Gather every line of the records that contains the word "distortionguitar", with case counting.

====== Entries supplied

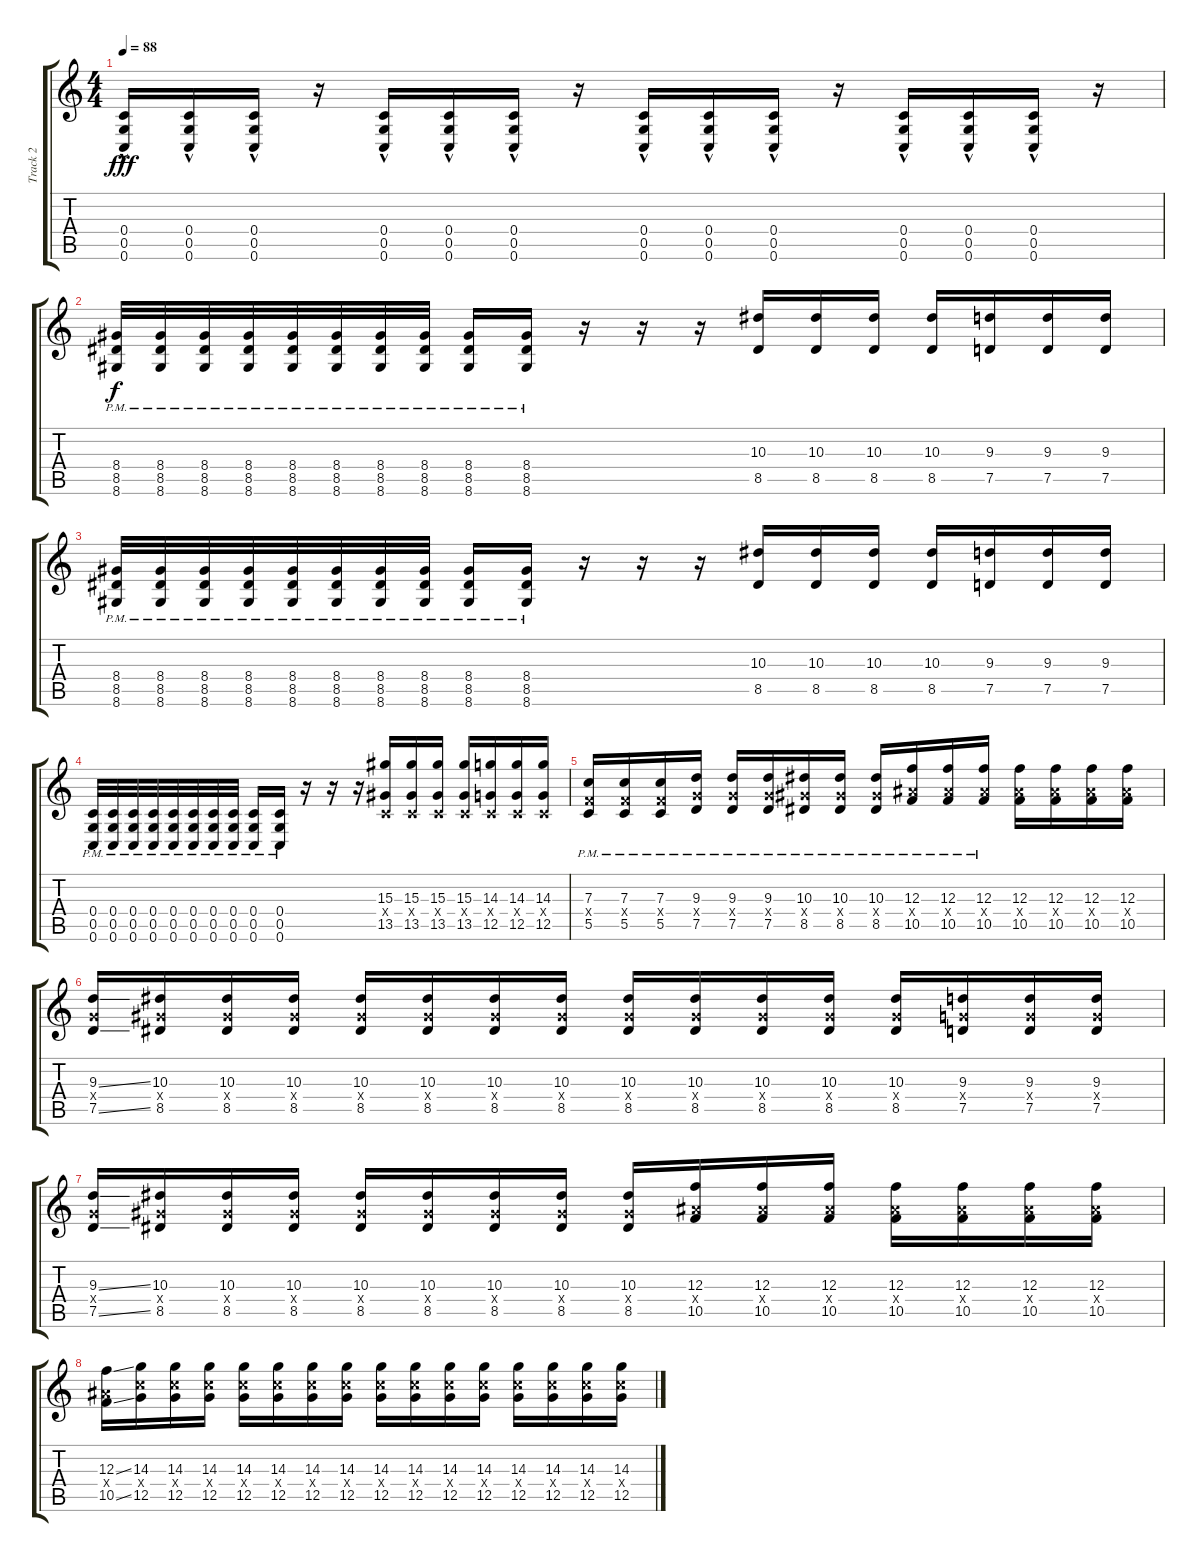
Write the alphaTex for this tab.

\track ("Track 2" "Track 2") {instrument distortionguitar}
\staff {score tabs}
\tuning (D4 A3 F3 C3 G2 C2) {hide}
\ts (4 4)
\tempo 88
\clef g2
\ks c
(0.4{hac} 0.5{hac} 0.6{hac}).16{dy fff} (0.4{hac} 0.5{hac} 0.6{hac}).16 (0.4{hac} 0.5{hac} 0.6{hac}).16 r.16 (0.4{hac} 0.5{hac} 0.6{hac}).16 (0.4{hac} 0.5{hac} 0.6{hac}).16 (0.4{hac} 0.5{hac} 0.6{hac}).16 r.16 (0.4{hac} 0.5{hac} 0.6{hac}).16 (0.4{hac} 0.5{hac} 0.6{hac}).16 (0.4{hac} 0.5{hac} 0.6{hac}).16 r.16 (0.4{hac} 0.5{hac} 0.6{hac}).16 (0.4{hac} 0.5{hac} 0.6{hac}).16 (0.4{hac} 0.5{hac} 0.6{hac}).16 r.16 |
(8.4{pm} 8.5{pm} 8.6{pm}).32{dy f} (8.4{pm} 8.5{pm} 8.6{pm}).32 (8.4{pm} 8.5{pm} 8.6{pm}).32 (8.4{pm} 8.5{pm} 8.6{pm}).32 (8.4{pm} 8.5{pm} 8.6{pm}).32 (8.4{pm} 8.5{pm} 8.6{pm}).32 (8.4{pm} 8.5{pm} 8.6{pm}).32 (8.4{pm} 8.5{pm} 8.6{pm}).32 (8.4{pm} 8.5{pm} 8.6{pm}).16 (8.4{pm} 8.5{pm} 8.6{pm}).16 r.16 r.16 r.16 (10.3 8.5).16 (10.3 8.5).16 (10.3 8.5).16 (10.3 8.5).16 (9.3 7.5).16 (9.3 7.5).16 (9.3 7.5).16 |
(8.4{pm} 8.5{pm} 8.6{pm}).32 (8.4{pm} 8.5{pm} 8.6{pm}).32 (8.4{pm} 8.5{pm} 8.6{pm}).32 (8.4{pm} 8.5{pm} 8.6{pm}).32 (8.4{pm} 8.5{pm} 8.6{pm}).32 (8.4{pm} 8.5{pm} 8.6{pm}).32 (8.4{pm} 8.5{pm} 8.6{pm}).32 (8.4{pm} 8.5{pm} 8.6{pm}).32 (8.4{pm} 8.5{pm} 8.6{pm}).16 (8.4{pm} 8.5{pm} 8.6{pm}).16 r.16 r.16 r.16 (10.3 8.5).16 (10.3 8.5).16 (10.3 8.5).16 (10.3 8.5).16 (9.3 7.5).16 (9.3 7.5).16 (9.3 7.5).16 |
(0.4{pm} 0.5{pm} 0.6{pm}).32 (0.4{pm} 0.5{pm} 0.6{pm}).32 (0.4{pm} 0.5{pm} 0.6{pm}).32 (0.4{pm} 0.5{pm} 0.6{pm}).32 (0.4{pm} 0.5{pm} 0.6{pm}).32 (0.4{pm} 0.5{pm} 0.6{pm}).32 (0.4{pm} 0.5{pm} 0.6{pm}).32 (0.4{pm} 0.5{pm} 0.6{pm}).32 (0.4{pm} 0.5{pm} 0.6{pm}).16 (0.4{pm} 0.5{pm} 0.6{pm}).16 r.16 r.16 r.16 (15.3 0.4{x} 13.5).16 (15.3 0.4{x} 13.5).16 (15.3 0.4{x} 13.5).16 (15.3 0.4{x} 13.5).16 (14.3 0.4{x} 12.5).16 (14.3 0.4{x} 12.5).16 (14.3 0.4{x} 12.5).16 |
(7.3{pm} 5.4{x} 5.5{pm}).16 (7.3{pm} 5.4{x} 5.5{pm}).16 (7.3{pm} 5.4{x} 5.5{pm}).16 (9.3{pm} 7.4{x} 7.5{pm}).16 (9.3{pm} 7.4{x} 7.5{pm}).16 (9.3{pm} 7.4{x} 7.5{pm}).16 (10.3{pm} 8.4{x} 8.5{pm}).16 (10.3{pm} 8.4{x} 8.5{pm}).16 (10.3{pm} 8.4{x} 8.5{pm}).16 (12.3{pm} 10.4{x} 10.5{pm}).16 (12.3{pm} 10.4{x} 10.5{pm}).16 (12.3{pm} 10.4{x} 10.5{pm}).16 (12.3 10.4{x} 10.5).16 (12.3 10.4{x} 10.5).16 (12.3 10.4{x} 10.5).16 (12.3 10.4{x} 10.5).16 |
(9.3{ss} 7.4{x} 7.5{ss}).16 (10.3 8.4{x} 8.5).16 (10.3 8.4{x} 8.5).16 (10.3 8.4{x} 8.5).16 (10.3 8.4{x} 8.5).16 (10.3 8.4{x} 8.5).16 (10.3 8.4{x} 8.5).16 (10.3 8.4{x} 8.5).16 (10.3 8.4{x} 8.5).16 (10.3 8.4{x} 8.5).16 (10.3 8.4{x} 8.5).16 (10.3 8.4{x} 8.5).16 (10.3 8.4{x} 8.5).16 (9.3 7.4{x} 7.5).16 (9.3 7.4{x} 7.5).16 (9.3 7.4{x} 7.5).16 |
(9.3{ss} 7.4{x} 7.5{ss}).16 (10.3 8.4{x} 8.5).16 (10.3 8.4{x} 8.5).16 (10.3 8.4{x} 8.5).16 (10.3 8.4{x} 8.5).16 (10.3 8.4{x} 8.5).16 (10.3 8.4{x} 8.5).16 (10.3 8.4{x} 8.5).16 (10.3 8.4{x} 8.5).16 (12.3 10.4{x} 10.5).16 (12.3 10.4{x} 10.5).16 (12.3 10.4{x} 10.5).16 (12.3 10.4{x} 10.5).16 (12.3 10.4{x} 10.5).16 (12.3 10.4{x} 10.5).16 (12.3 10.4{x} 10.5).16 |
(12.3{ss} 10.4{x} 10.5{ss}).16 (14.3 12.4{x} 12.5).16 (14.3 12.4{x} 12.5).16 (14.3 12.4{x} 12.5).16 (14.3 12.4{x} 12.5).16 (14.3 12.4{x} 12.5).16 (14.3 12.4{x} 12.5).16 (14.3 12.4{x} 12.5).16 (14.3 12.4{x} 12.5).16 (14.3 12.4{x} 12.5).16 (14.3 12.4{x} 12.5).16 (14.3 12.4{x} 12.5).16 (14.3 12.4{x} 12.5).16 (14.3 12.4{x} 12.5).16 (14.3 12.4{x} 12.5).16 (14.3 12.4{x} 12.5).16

============

*Final answer*
\track ("Track 2" "Track 2") {instrument distortionguitar}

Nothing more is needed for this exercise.